### Written task A:
In the entries below, convert the lines that begin at the one containing "与 BRDF 相同，$R(l)$ 与波长相关，是一个三维向量。两者之间的关系为：" and stop after the one containing "对于直接光照，光源的辐照度 $E_l$ 可以直接从定义中得到。又直接光照的辐射率仅有一个特定的方向（记为" into a JSON list of strings, one string per line, with blank lines omitted.
Provided passage Start Marker
On Mon, Sep 20, 2021, at 11:40 PM, Nikola Radovanovic wrote:
> Thank you,
> I am reading Architecture Patterns with Python 
> <https://www.cosmicpython.com/book/chapter_02_repository.html> and trying to 
> find a way to refactor our code to become maintainable.  However I noticed 
> that even with mapped dataclass there are problems like the one mentioned 
> here <https://github.com/cosmicpython/code/issues/17> and proposed solution 
> is to use *InstrumentationManager* you just mentioned, but even with this 
> approach resulting dataclass will be "linked" to ORM object via internal 
> attributes, defeating the purpose of Registry pattern proposed in the book. 

the instrumentation manager lets you change how this "link" occurs and there 
doesnt need to be any attributes on the class.

that said, I am not familiar with that book and if there is some aspect to 
dataclasses that causes them to fail if there is some instrumentation on them, 
that's a pretty serious shortcoming in dataclasses.
Provided passage End Marker
### Written task B:
Answer these questions about the email exchange above, one per line.
(i) What book is Nikola Radovanovic reading?
(ii) According to the reply, what does the instrumentation manager let you change?
(iii) On what date and at what time did Nikola Radovanovic write his message?
Record set Start Marker
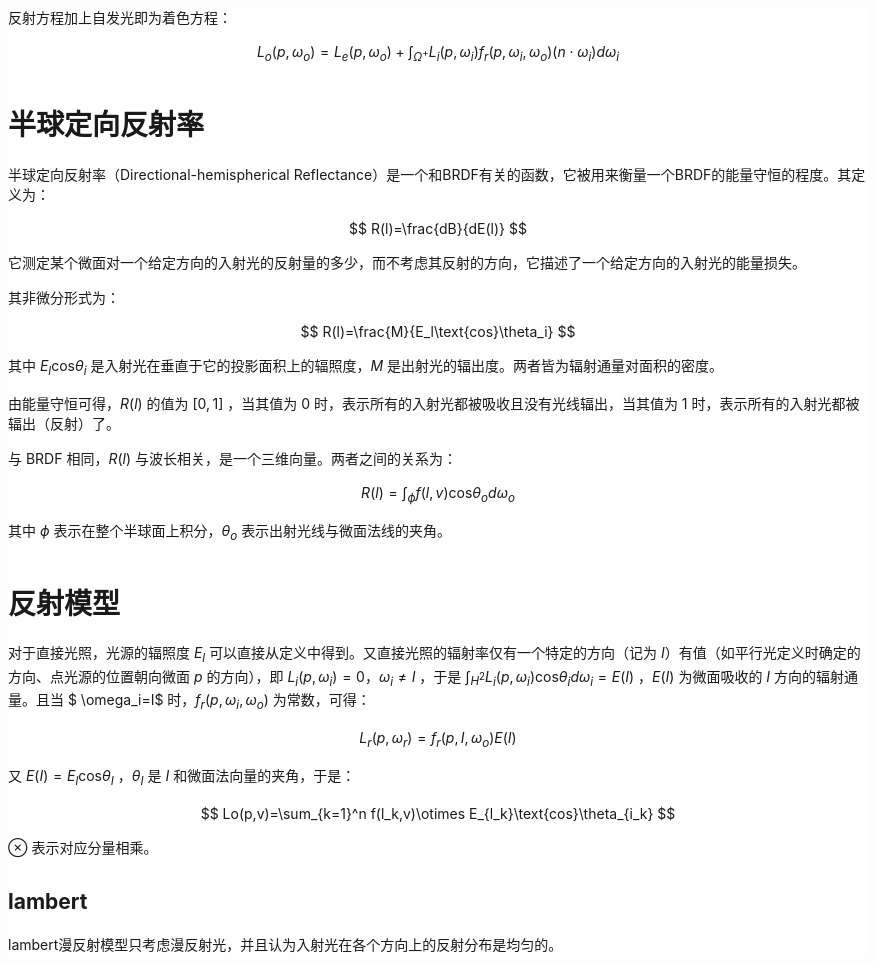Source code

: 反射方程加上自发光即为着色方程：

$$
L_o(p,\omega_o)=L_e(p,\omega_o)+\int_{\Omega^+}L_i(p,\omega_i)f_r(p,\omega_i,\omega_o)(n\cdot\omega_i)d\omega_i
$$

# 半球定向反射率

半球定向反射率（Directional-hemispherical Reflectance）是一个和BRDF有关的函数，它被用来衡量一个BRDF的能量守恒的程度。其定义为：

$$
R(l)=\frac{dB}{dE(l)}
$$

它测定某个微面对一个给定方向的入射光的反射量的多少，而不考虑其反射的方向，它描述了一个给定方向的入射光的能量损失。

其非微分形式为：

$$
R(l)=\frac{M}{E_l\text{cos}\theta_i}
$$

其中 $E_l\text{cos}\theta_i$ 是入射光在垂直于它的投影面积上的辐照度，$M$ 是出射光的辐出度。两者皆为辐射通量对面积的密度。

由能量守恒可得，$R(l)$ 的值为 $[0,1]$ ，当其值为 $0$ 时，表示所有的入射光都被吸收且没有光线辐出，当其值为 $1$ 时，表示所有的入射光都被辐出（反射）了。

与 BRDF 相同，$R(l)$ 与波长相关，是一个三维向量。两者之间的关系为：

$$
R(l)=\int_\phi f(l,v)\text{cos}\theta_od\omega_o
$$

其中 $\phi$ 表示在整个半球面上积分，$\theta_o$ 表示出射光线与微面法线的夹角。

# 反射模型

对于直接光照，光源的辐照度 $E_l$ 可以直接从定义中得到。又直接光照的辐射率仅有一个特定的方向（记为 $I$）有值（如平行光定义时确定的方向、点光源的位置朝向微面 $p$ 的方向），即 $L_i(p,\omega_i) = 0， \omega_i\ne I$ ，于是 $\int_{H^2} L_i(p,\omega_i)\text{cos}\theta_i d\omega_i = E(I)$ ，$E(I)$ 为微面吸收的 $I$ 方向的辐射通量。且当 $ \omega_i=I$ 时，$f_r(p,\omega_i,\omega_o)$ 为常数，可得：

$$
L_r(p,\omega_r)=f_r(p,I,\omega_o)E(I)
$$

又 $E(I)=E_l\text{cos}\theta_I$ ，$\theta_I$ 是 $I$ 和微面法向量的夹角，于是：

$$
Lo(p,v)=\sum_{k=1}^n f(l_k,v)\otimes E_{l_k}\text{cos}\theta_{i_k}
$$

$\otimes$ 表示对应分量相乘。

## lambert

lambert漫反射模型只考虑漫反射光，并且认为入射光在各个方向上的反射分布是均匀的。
Record set End Marker
Record set Start Marker
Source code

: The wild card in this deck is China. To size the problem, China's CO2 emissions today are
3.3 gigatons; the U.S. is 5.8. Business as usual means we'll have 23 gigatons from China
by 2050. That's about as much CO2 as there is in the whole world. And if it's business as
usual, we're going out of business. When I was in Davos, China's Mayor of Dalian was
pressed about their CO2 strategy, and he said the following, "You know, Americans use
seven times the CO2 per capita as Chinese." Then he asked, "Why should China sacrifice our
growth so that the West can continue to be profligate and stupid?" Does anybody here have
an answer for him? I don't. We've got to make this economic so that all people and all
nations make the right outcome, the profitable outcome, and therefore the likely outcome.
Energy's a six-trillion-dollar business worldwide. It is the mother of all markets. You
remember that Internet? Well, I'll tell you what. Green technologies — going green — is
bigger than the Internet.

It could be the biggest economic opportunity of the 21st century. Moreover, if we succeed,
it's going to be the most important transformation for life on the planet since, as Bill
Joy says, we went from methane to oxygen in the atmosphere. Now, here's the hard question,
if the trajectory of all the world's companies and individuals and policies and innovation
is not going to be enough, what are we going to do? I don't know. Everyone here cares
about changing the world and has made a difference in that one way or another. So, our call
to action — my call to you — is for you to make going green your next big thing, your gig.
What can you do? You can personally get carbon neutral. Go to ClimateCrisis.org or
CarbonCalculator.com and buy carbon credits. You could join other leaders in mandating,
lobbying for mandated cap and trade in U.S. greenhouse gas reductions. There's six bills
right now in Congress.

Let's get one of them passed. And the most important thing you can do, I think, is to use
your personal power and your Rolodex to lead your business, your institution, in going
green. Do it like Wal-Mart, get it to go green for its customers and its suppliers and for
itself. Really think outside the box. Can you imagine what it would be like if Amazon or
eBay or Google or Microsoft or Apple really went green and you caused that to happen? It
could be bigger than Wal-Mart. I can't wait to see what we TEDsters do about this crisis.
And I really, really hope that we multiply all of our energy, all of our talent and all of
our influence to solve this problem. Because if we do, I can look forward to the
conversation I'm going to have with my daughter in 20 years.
Record set End Marker
### Written answer A:
[
  "与 BRDF 相同，$R(l)$ 与波长相关，是一个三维向量。两者之间的关系为：",
  "$$",
  "R(l)=\\int_\\phi f(l,v)\\text{cos}\\theta_od\\omega_o",
  "$$",
  "其中 $\\phi$ 表示在整个半球面上积分，$\\theta_o$ 表示出射光线与微面法线的夹角。",
  "# 反射模型",
  "对于直接光照，光源的辐照度 $E_l$ 可以直接从定义中得到。又直接光照的辐射率仅有一个特定的方向（记为 $I$）有值（如平行光定义时确定的方向、点光源的位置朝向微面 $p$ 的方向），即 $L_i(p,\\omega_i) = 0， \\omega_i\\ne I$ ，于是 $\\int_{H^2} L_i(p,\\omega_i)\\text{cos}\\theta_i d\\omega_i = E(I)$ ，$E(I)$ 为微面吸收的 $I$ 方向的辐射通量。且当 $ \\omega_i=I$ 时，$f_r(p,\\omega_i,\\omega_o)$ 为常数，可得："
]

### Written answer B:
(i) Architecture Patterns with Python
(ii) How the "link" occurs, with no need for any attributes on the class
(iii) Monday, September 20, 2021, at 11:40 PM